You are one of the finalists at a science fair. The scores of the other finalists are 87, 89, 81, 85, 87, 83, 86, 94, 90, 97, 80, 89, 85, and 88. Write an inequality that represents your possible scores if your percentile rank is 80.
To write an inequality that represents your possible scores, we need to determine the range of scores that correspond to the 80th percentile rank.
To do this, we first need to find the position of the 80th percentile within the dataset. The percentile rank is determined by finding the percentage of values that are less than or equal to a given score. In other words, if you are at the 80th percentile, 80% of the scores in the dataset should be less than or equal to your score.
To find the position of the 80th percentile, we need to determine how many scores are below you in the dataset. There are a total of 14 scores (including yours) in the dataset, so we can calculate the position as follows:
Position = 80% * 14
Position = 0.8 * 14
Position = 11.2
Since the position is not a whole number, we will round it up to the nearest whole number. This means that 80% of the scores should be less than or equal to the score in the 12th position.

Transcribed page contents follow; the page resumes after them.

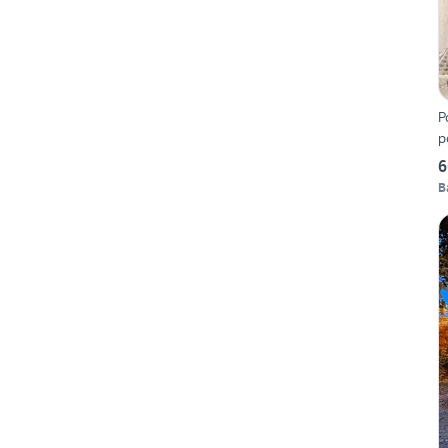
P
p
6
B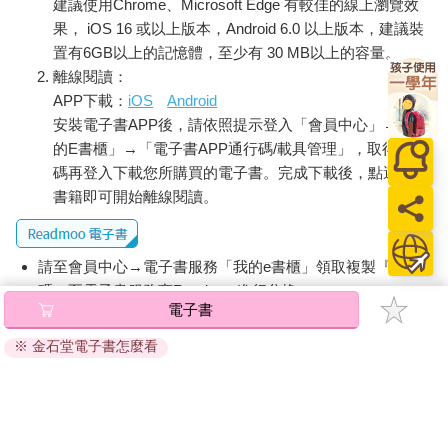
建議使用Chrome、Microsoft Edge 有較佳的線上瀏覽效
果， iOS 16 或以上版本，Android 6.0 以上版本，建議裝
置有6GB以上的記憶體，至少有 30 MB以上的容量。
離線閱讀：
APP下載：
iOS
Android
安裝電子書APP後，請依照提示登入「會員中心」→「我
的E書櫃」→「電子書APP通行碼/載具管理」，取得通行
碼再登入下載您所購買的電子書。完成下載後，點選任一
書籍即可開始離線閱讀。
請至會員中心→電子書服務「我的e書櫃」領取複製『兌換
碼』至電子書服務商Readmoo進行兌換。
電子書
退換貨須知：
※ 金石堂電子書怎麼看
因版權保護，您在金石堂所購買的電子書僅能以金石堂專屬
的閱讀軟體開啟閱讀，無法以其他閱讀器或直接下載檔案。
依據「消費者保護法」第19條及行政院消費者保護處公告之
「通訊交易解除權合理例外情事適用準則」，非以有形媒介
提供之數位內容或一經提供即為完成之線上服務，經消費者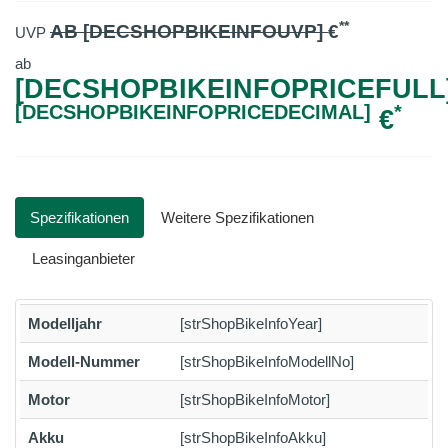
**
AB [DECSHOPBIKEINFOUVP]
€
UVP
ab
[DECSHOPBIKEINFOPRICEFULL]
[DECSHOPBIKEINFOPRICEDECIMAL]
*
€
Spezifikationen
Weitere Spezifikationen
Leasinganbieter
Modelljahr
[strShopBikeInfoYear]
Modell-Nummer
[strShopBikeInfoModellNo]
Motor
[strShopBikeInfoMotor]
Akku
[strShopBikeInfoAkku]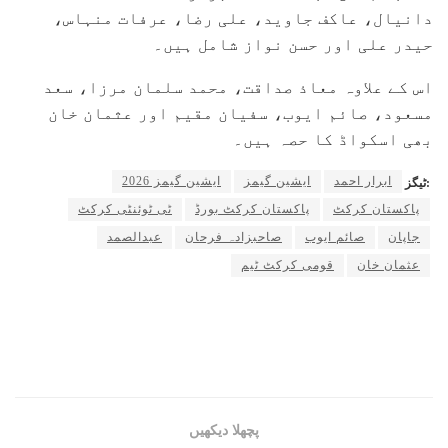
دانیال، عاکف جاوید، علی رضا، عرفات منہاس،
حیدر علی اور حسن نواز شامل ہیں۔
اس کے علاوہ معاذ صداقت، محمد سلمان مرزا، سعد
مسعود، صائم ایوب، سفیان مقیم اور عثمان خان
بھی اسکواڈ کا حصہ ہیں۔
ابرار احمد
ایشین گیمز
ایشین گیمز 2026
ٹیگز:
پاکستان کرکٹ
پاکستان کرکٹ بورڈ
ٹی ٹوئنٹی کرکٹ
جاپان
صائم ایوب
صاحبزادہ فرحان
عبدالصمد
عثمان خان
قومی کرکٹ ٹیم
پچھلا دیکھیں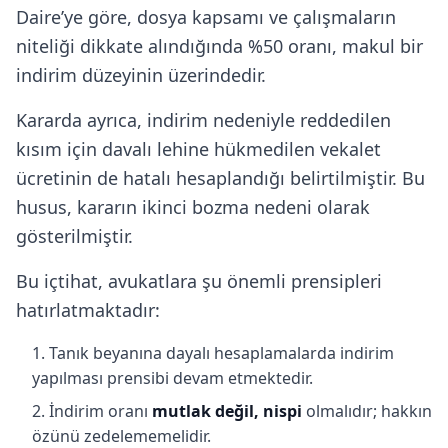
Daire’ye göre, dosya kapsamı ve çalışmaların
niteliği dikkate alındığında %50 oranı, makul bir
indirim düzeyinin üzerindedir.
Kararda ayrıca, indirim nedeniyle reddedilen
kısım için davalı lehine hükmedilen vekalet
ücretinin de hatalı hesaplandığı belirtilmiştir. Bu
husus, kararın ikinci bozma nedeni olarak
gösterilmiştir.
Bu içtihat, avukatlara şu önemli prensipleri
hatırlatmaktadır:
Tanık beyanına dayalı hesaplamalarda indirim
yapılması prensibi devam etmektedir.
İndirim oranı
mutlak değil, nispi
olmalıdır; hakkın
özünü zedelememelidir.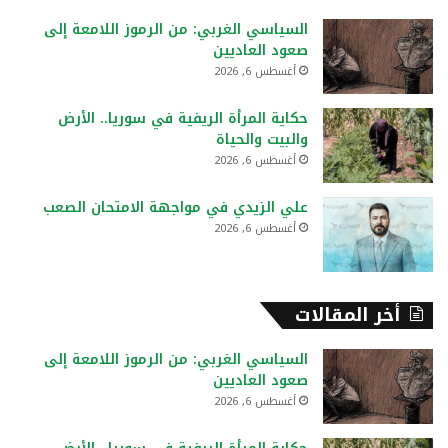
ع
السياسي الغربي: من الرموز اللامعة إلى
ن
صعود العاديين
:
أغسطس 6, 2026
حكاية المرأة الريفية في سوريا.. الأرض
والبيت والحياة
أغسطس 6, 2026
علي الزيدي في مواجهة الامتحان الصعب
أغسطس 6, 2026
أخر المقالات
السياسي الغربي: من الرموز اللامعة إلى
صعود العاديين
أغسطس 6, 2026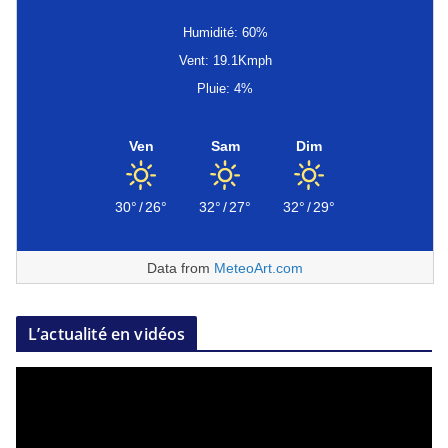
Humidité: 60%
Vent: 19.1Kmph
Pluie: 4%
Ven
Sam
Dim
30°
/
26°
32°
/
27°
32°
/
29°
Data from
MeteoArt.com
L’actualité en vidéos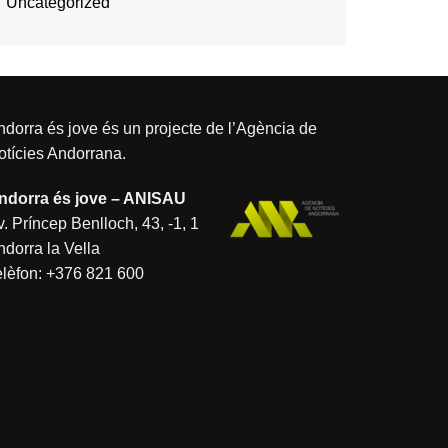
Uncategorized
dorra és jove és un projecte de l’
Agència de
otícies Andorrana
.
ndorra és jove – ANISAU
. Príncep Benlloch, 43, -1, 1
ndorra la Vella
elèfon:
+376 821 600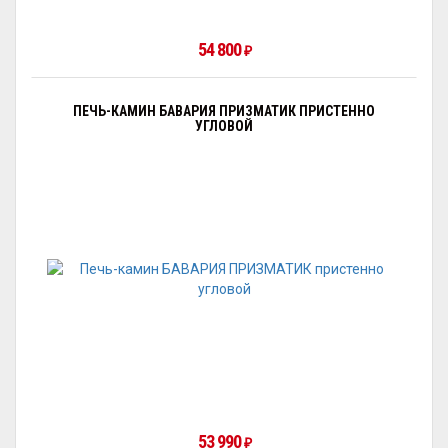
54 800
₽
ПЕЧЬ-КАМИН БАВАРИЯ ПРИЗМАТИК ПРИСТЕННО
УГЛОВОЙ
53 990
₽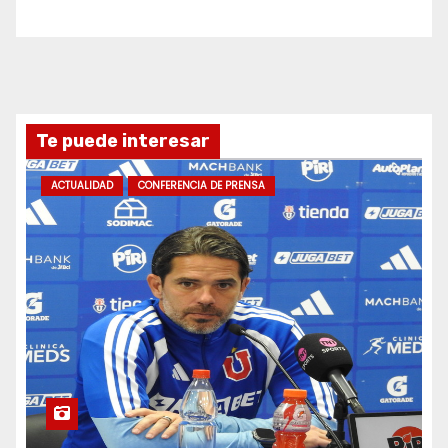
Te puede interesar
ACTUALIDAD
CONFERENCIA DE PRENSA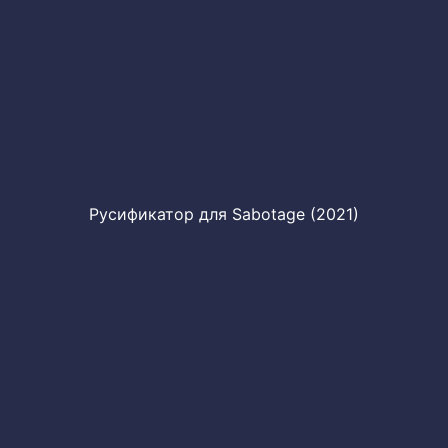
Русификатор для Sabotage (2021)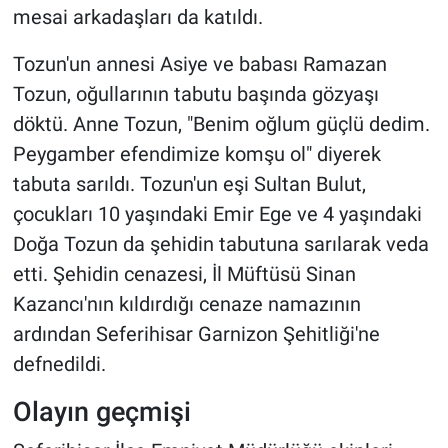
mesai arkadaşları da katıldı.
Tozun'un annesi Asiye ve babası Ramazan
Tozun, oğullarının tabutu başında gözyaşı
döktü. Anne Tozun, "Benim oğlum güçlü dedim.
Peygamber efendimize komşu ol" diyerek
tabuta sarıldı. Tozun'un eşi Sultan Bulut,
çocukları 10 yaşındaki Emir Ege ve 4 yaşındaki
Doğa Tozun da şehidin tabutuna sarılarak veda
etti. Şehidin cenazesi, İl Müftüsü Sinan
Kazancı'nın kıldırdığı cenaze namazının
ardından Seferihisar Garnizon Şehitliği'ne
defnedildi.
Olayın geçmişi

Next, we need to find the score in the 12th position. We can do this by sorting the scores in ascending order:
80, 81, 83, 85, 85, 86, 87, 87, 88, 89, 89, 90, 94, 97
The score in the 12th position is 89.
Since we want to find the range of possible scores that correspond to the 80th percentile, we can write the inequality as follows:
Score ≤ 89
This means that any score that is less than or equal to 89 would be within the range of scores that correspond to the 80th percentile rank.